Rn 18
Sozialpläne, die gemäß § 112 Abs. 1 Satz 3 BetrVG die Wirkung einer Betriebsvereinbarung haben, werden vom Anwendungsbereich des § 120 nicht erfasst, wenn sie vor Eröffnung des Insolvenzverfahrens, aber nicht früher als drei Monate vor dem Eröffnungsantrag aufgestellt worden sind. Ein Recht zur vorzeitigen Kündigung ist in diesem Fall nicht erforderlich, da sich beide Betriebsparteien gemäß § 124 Abs. 1 von dem Sozialplan ohne weitere Begründung durch Widerruf lösen können. § 124 ist insoweit lex specialis. Auch eine Beratungsobliegenheit nach § 120 Abs. 1 Satz 1 ist nicht notwendig. Denn das Ziel der Beratung, die Herabsetzung der massebelastenden Leistungen, kann durch den Widerruf schneller erreicht werden.
Rn 19
Demgegenüber unterfallen Sozialpläne dann dem Regelungsbereich des § 120, wenn sie früher als drei Monate vor dem Insolvenzeröffnungsantrag vereinbart wurden und sich noch massebelastend auswirken. Letzteres ist insbesondere dann der Fall, wenn die vom Sozialplan erfassten Arbeitsverhältnisse im Zeitpunkt der Insolvenzeröffnung noch nicht rechtswirksam beendet sind und die nach dem Sozialplan vorgesehenen Leistungen daher durch den Insolvenzverwalter im Rang von § 55 Abs. 1 Nr. 2 bedient werden müssen.
Rn 20
Sozialpläne, die der Insolvenzverwalter nach Verfahrenseröffnung selbst vereinbart hat, können nicht nach § 120 herabgesetzt oder beendet werden. Hier verbleibt es bei den Vorgaben des § 123. Dies gilt auch dann, wenn ein vor Eröffnung des Insolvenzverfahrens abgeschlossener Sozialplan gemäß § 124 widerrufen wird.
Rn 21
Auf einen vor Eröffnung des Insolvenzverfahrens abgeschlossenen Interessenausgleich findet § 120 keine Anwendung. Denn da ein Interessenausgleich grundsätzlich keine normative Wirkung für die Arbeitsverhältnisse der Arbeitnehmer entfaltet, enthält er regelmäßig keine die Insolvenzmasse belastenden Leistungen. Ein Bedürfnis für eine Verhandlungsobliegenheit (§ 120 Abs. 1 Satz 1) bzw. eine Befugnis zur vorzeitigen Kündigung (§ 120 Abs. 1 Satz 2) besteht daher nicht.

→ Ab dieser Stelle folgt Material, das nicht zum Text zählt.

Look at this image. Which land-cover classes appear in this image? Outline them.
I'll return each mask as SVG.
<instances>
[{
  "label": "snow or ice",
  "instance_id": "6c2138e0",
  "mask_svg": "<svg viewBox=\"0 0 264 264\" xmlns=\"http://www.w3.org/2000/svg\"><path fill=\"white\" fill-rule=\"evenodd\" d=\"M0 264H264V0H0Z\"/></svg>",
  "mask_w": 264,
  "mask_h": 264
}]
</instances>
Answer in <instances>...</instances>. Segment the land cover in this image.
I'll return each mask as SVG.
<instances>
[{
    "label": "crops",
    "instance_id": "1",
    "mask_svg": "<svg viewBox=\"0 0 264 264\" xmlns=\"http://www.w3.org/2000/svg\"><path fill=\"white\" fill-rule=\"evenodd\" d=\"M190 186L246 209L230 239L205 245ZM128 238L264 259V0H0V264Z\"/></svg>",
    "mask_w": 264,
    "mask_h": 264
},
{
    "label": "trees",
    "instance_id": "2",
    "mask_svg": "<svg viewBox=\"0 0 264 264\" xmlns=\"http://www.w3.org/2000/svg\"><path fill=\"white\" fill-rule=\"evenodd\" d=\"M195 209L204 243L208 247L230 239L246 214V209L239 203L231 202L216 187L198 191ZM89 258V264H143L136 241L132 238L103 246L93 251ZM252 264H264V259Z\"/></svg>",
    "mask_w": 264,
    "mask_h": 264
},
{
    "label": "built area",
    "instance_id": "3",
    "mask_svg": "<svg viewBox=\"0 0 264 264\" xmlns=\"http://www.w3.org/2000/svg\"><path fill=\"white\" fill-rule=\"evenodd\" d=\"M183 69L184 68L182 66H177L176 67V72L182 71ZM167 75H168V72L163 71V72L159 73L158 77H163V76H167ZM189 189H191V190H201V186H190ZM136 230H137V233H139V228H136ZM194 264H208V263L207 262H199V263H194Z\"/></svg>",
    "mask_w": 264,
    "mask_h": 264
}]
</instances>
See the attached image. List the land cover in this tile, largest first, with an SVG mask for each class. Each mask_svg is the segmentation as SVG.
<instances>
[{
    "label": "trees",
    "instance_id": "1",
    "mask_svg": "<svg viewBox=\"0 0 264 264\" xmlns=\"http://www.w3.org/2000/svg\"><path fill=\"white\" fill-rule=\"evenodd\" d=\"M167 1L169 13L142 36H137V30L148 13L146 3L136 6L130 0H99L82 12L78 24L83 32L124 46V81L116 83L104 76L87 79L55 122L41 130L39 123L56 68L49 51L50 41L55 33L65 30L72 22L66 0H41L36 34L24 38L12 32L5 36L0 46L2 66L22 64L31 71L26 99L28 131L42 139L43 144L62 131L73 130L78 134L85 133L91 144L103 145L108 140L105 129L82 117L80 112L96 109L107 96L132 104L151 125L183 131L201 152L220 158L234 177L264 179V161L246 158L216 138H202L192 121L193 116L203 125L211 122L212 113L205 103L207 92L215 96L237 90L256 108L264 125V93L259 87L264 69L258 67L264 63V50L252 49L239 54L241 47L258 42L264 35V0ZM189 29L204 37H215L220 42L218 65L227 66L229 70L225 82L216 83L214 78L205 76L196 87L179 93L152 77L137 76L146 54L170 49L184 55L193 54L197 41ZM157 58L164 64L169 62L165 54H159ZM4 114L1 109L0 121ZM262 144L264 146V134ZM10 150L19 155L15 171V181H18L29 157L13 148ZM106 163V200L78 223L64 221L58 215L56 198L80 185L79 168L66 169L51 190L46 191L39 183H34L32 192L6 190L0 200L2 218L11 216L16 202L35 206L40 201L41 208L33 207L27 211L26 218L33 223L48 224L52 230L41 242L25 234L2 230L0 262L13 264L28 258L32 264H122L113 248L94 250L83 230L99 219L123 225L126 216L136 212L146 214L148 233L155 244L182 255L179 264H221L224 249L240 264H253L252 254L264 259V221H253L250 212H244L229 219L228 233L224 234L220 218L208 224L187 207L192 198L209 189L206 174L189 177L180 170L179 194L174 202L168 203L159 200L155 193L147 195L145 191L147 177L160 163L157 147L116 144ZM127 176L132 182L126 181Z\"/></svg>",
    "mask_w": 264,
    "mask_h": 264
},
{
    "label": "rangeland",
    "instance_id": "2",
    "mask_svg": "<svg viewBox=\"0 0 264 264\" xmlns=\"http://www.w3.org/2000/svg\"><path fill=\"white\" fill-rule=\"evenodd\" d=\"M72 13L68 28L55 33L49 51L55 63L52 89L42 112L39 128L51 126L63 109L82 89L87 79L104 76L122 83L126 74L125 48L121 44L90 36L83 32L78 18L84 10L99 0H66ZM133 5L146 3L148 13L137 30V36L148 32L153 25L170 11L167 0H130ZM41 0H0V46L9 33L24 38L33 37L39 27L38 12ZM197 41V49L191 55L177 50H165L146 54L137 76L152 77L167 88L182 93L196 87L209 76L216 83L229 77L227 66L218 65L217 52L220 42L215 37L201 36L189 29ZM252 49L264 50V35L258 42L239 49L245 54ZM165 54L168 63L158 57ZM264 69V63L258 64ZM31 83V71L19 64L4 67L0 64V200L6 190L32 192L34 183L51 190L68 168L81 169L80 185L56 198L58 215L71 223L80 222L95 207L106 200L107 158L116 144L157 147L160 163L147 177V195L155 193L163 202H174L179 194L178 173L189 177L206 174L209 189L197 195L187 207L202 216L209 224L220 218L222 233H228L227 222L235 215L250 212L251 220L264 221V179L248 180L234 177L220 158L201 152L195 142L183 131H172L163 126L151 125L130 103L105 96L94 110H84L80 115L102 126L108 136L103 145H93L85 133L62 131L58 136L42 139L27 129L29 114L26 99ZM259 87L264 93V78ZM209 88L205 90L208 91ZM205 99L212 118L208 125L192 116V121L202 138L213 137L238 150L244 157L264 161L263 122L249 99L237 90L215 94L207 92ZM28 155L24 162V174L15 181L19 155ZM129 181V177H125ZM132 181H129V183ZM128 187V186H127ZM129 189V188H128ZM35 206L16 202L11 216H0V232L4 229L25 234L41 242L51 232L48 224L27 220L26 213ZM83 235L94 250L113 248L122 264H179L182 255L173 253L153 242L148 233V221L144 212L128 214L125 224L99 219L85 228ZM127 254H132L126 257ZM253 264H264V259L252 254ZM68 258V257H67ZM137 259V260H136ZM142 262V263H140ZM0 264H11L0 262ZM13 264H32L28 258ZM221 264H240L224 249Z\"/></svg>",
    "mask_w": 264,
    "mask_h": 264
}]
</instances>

Etwas anderes gilt lediglich dann, wenn der Interessenausgleich nicht nur Regelungen über die Durchführung der Betriebsänderung, sondern auch Folgeregelungen enthält, die ihrer Art nach Geltung für die Arbeitsverhältnisse beanspruchen und den Arbeitnehmern unmittelbar Ansprüche gegenüber dem Arbeitgeber einräumen (z.B. Anspruch auf Fortbildungs- und Qualifizierungsmaßnahmen). In diesem Fall ist § 120 – sofern der Interessenausgleich nicht ohnehin als Betriebsvereinbarung vereinbart wurde – zumindest auf den die Insolvenzmasse belastenden Teil des Interessenausgleichs anwendbar.